The dual TCR expression may represent a phenotypic aberration due to genetic instability. Agbay and coauthors studied immunophenotypic shifts in PCGD-TCL by comparing the immunophenotypic profiles in sequential biopsies from nine patients [8]. Two cases in this study showed co-expression of αβ- and γδ-TCR. Interestingly, one case showed decreased β expression in the following biopsy, while another case showed double expression in the sequential biopsy following an initial isolated γδ expression. The authors proposed that immunophenotypic shifts may result from environmental factors or an accumulation of mutations that induce a different antigenic profile. In favor of this hypothesis, a recent study reported that lineage plasticity can occur in a subtype of γδ T cells, which may develop into αβ T cells under inflammatory conditions [15].

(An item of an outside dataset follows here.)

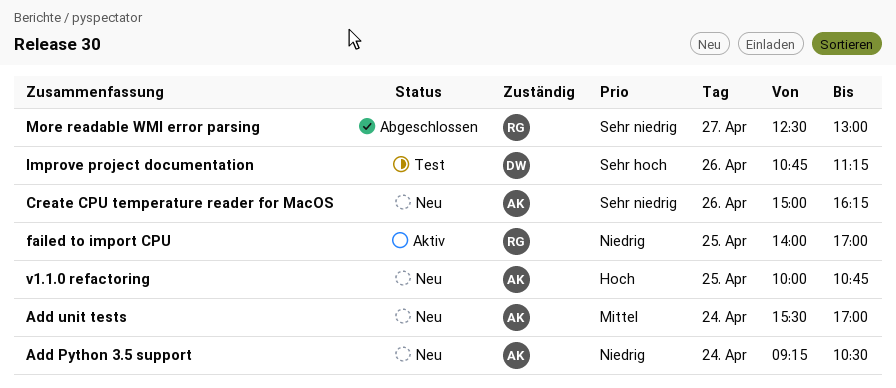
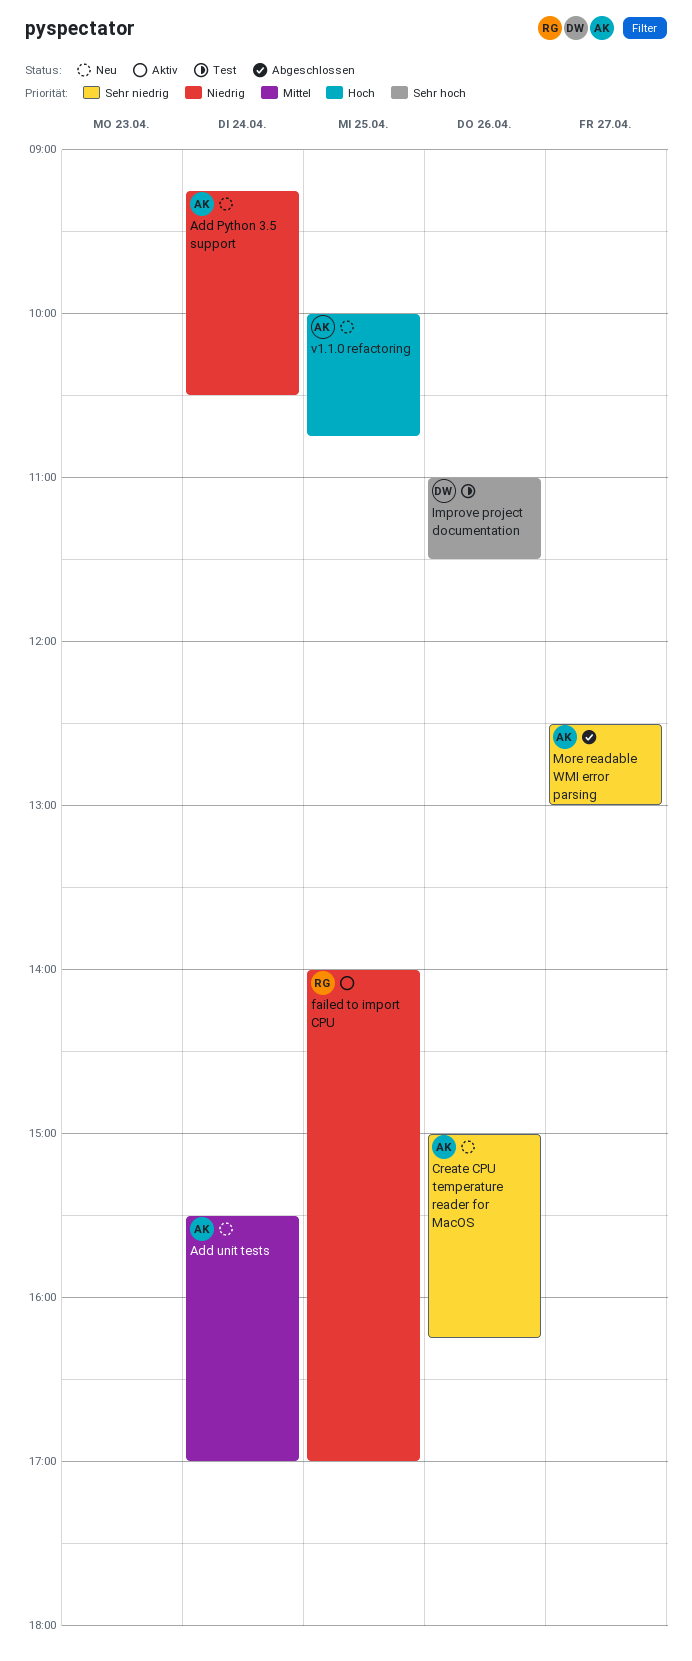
Improve project documentation, begins: 10:45 -> 11:00
Improve project documentation, ends: 11:15 -> 11:30
More readable WMI error parsing, owner: RG -> AK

Although the case reported here developed in a post-transplantation setting, EBV did not appear to play a key role in the pathogenesis of this case. However, serial CMV DNA viral load studies revealed chronic, albeit low level, CMV infection. Chronic antigenic stimulation, from CMV, or other environmental factors such as cytotoxic therapies or immunosuppressive agents may have played a role in the development of this unusual PTCL.

In summary, we report a rare case of aggressive PTCL-NOS with dual expression of αβ- and γδ-TCR in an EBV-negative post-transplant setting with features consistent with a T cell PTLD.